Quote, word for word, all of the text read from the records below. Leave the pictures out of your answer.

● Data for this task
- - - -

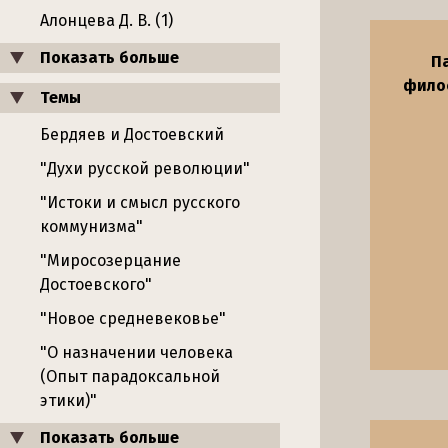
Алонцева Д. В. (1)
Показать больше
П
филос
Темы
Бердяев и Достоевский
"Духи русской революции"
"Истоки и смысл русского
коммунизма"
"Миросозерцание
Достоевского"
"Новое средневековье"
"О назначении человека
(Опыт парадоксальной
этики)"
Показать больше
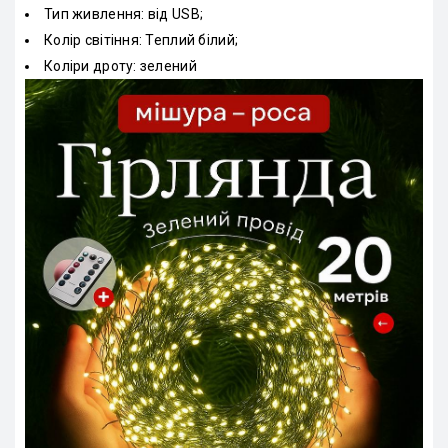
Тип живлення: від USB;
Колір світіння: Теплий білий;
Коліри дроту: зелений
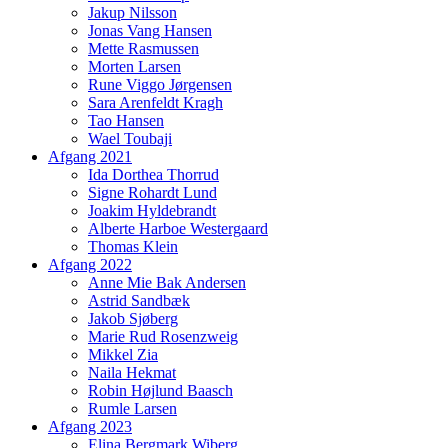
Jakup Nilsson
Jonas Vang Hansen
Mette Rasmussen
Morten Larsen
Rune Viggo Jørgensen
Sara Arenfeldt Kragh
Tao Hansen
Wael Toubaji
Afgang 2021
Ida Dorthea Thorrud
Signe Rohardt Lund
Joakim Hyldebrandt
Alberte Harboe Westergaard
Thomas Klein
Afgang 2022
Anne Mie Bak Andersen
Astrid Sandbæk
Jakob Sjøberg
Marie Rud Rosenzweig
Mikkel Zia
Naila Hekmat
Robin Højlund Baasch
Rumle Larsen
Afgang 2023
Elina Bergmark Wiberg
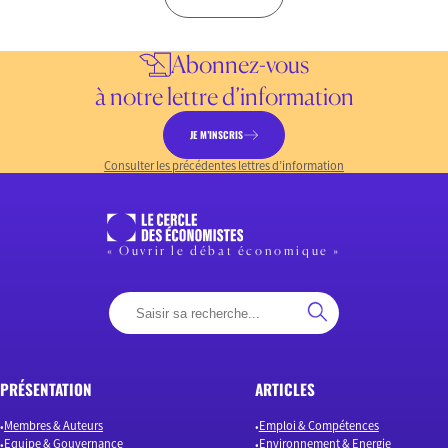
Abonnez-vous
à notre lettre d’information
JE M’INSCRIS
Consulter les précédentes lettres d’information
« Ouvrir le débat économique »
PRÉSENTATION
ARTICLES
Membres & Auteurs
Emploi & Compétences
Equipe & Gouvernance
Environnement & Energie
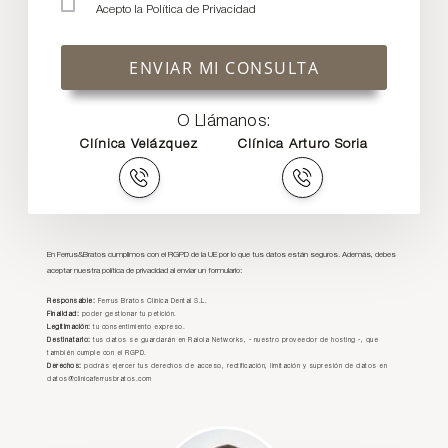
Acepto la
Política de Privacidad
ENVIAR MI CONSULTA
O Llámanos:
Clínica Velázquez
Clínica Arturo Soria
En Ferrus&Bratos cumplimos con el RGPD de la UE por lo que tus datos están seguros. Además, debes
aceptar nuestra política de privacidad al enviar un formulario:
Responsable:
Ferrus Bratos Clínica Dental S.L.
Finalidad:
poder gestionar tu petición.
Legitimación:
tu consentimiento expreso.
Destinatario:
tus datos se guardarán en Raiola Networks, - nuestro proveedor de hosting -, que
también cumple con el RGPD.
Derechos:
podrás ejercer tus derechos de acceso, rectificación, limitación y supresión de datos en
datos@clinicaferrusbratos.com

- - - -

● Exercise result
Алонцева Д. В. (1)
Показать больше
П
филос
Темы
Бердяев и Достоевский
"Духи русской революции"
"Истоки и смысл русского
коммунизма"
"Миросозерцание
Достоевского"
"Новое средневековье"
"О назначении человека
(Опыт парадоксальной
этики)"
Показать больше
Тип живлення: від USB;
Колір світіння: Теплий білий;
Коліри дроту: зелений
Jakup Nilsson
Jonas Vang Hansen
Mette Rasmussen
Morten Larsen
Rune Viggo Jørgensen
Sara Arenfeldt Kragh
Tao Hansen
Wael Toubaji
Afgang 2021
Ida Dorthea Thorrud
Signe Rohardt Lund
Joakim Hyldebrandt
Alberte Harboe Westergaard
Thomas Klein
Afgang 2022
Anne Mie Bak Andersen
Astrid Sandbæk
Jakob Sjøberg
Marie Rud Rosenzweig
Mikkel Zia
Naila Hekmat
Robin Højlund Baasch
Rumle Larsen
Afgang 2023
Elina Bergmark Wiberg
Abonnez-vous
à notre lettre d’information
JE M’INSCRIS
Consulter les précédentes lettres d’information
« Ouvrir le débat économique »
PRÉSENTATION
ARTICLES
Membres & Auteurs
Emploi & Compétences
Equipe & Gouvernance
Environnement & Energie
Acepto la
Política de Privacidad
ENVIAR MI CONSULTA
O Llámanos:
Clínica Velázquez
Clínica Arturo Soria
En Ferrus&Bratos cumplimos con el RGPD de la UE por lo que tus datos están seguros. Además, debes
aceptar nuestra política de privacidad al enviar un formulario:
Responsable:
Ferrus Bratos Clínica Dental S.L.
Finalidad:
poder gestionar tu petición.
Legitimación:
tu consentimiento expreso.
Destinatario:
tus datos se guardarán en Raiola Networks, - nuestro proveedor de hosting -, que
también cumple con el RGPD.
Derechos:
podrás ejercer tus derechos de acceso, rectificación, limitación y supresión de datos en
datos@clinicaferrusbratos.com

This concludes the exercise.